BENUA (Mediabisnisnasional.com) - PT Pelindo
Marine Service (Pelindo Marine), anak usaha PT Pelindo Jasa Maritim yang
bergerak di bidang layanan pemanduan, penundaan, dan jasa kelautan, berhasil
melaksanakan pemindahan Floating Regasification Unit (FRU) dan Floating
Storage Regasification Unit (FSRU) dari area Bali Cruise Ship Terminal
(BCST) Benoa menuju Area Pengembangan 2 (AP2), pada Senin, 10 Agustus 2026.
Relokasi kedua fasilitas energi terapung
tersebut menjadi langkah strategis dalam mendukung pengembangan kawasan Bali
Maritime Tourism Hub (BMTH) sekaligus memastikan keandalan pasokan energi
bagi masyarakat Bali tetap terjaga.
Sub
Regional Head Sub Regional Bali Nusra Regional 3 Pelindo, Fariz Hariyoso,
menjelaskan bahwa pemindahan FRU dan FSRU merupakan bagian dari upaya penataan
kawasan BMTH sebagai destinasi wisata maritim kelas dunia yang terintegrasi
dengan kebutuhan infrastruktur energi. "Relokasi kedua fasilitas terapung
ini dilakukan untuk mendukung pengembangan Bali Maritime Tourism Hub tanpa
mengganggu keandalan pasokan listrik di Bali. Pengembangan sektor pariwisata
dan sektor energi harus berjalan berdampingan sehingga mampu memberikan manfaat
yang optimal bagi masyarakat dan perekonomian daerah," ujar Fariz.
Direktur
Komersial, Operasi dan Teknik PT Pelindo Marine Service, Elvin Syah Putra,
mengatakan keberhasilan relokasi FRU dan FSRU didukung oleh sinergi seluruh
pihak serta armada kapal tunda KT Jayanegara 303, KT Bima 324, dan KT Bima 315.

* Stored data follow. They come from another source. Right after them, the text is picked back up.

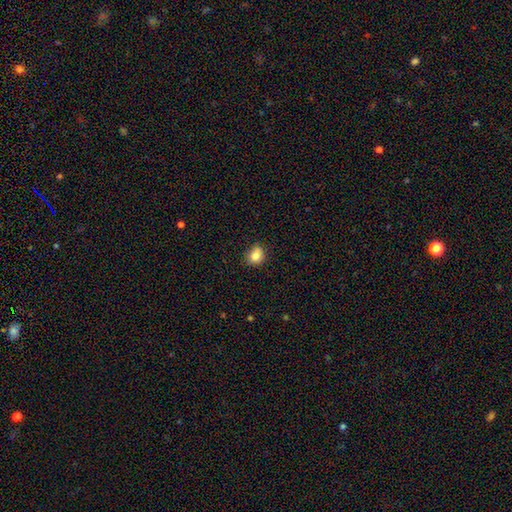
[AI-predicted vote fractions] A smooth galaxy with no disk features (83%) that is round (66%). Merging: none (71%).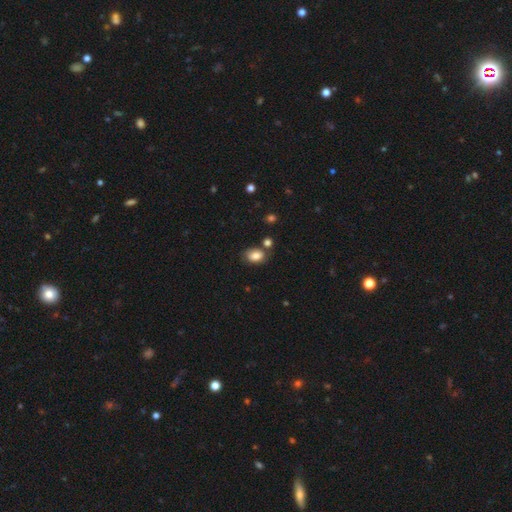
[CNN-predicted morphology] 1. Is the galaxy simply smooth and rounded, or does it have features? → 83% smooth, 9% star or artifact, 8% featured or disk.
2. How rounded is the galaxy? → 75% in between, 23% round, 1% cigar-shaped.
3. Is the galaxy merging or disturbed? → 69% none, 15% minor disturbance, 11% merger, 4% major disturbance.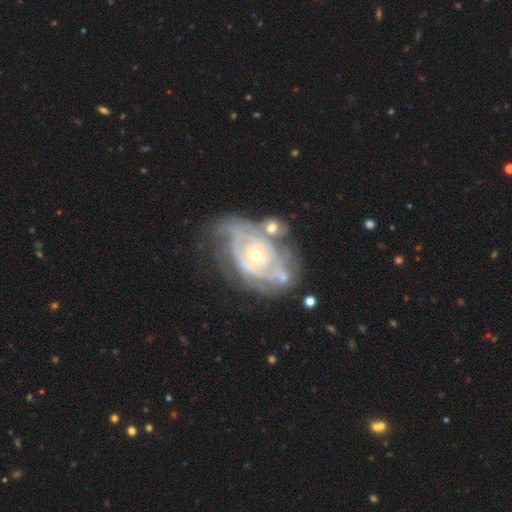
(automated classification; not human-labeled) This appears to be a featured or disk galaxy (86%) with no bar (74%), tight (69%) spiral arms (90%) and a moderate central bulge (54%). Merging: none (53%).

"Pelindo Marine berkomitmen menghadirkan layanan maritim yang andal dan
berkualitas untuk mendukung proyek-proyek strategis nasional," ujar Elvin.
Sementara
itu, Direktur Utama PT Pelindo Energi Logistik (PEL), Jeffry Y. Priastono,
menjelaskan bahwa FRU Lumbung Dewata merupakan infrastruktur strategis yang
berperan penting dalam menjaga pasokan energi di Bali. Fasilitas ini memiliki
kapasitas regasifikasi 41 MMSCFD
(Million Metric Standard Cubic Feet per Day), serta menyuplai gas bagi
pembangkit listrik PLN di Bali. "FRU Lumbung Dewata merupakan bagian
penting dari rantai pasok energi Bali. Relokasi ini memastikan fasilitas tetap
beroperasi optimal sekaligus mendukung pengembangan kawasan Benoa sebagai pusat
pariwisata maritim modern," ujar Jeffry.
Relokasi
FRU dan FSRU ini menunjukkan bahwa pengembangan kawasan pariwisata modern dapat
berjalan selaras dengan kebutuhan energi yang menjadi tulang punggung aktivitas
masyarakat dan industri pariwisata di Pulau Dewata. Sinergi Pelindo Marine, PT
Pelindo Energi Logistik, dan PLN Group menjadi bukti nyata komitmen bersama
dalam mendukung pembangunan infrastruktur strategis, transisi energi hijau,
serta pengembangan Bali sebagai destinasi maritim kelas dunia.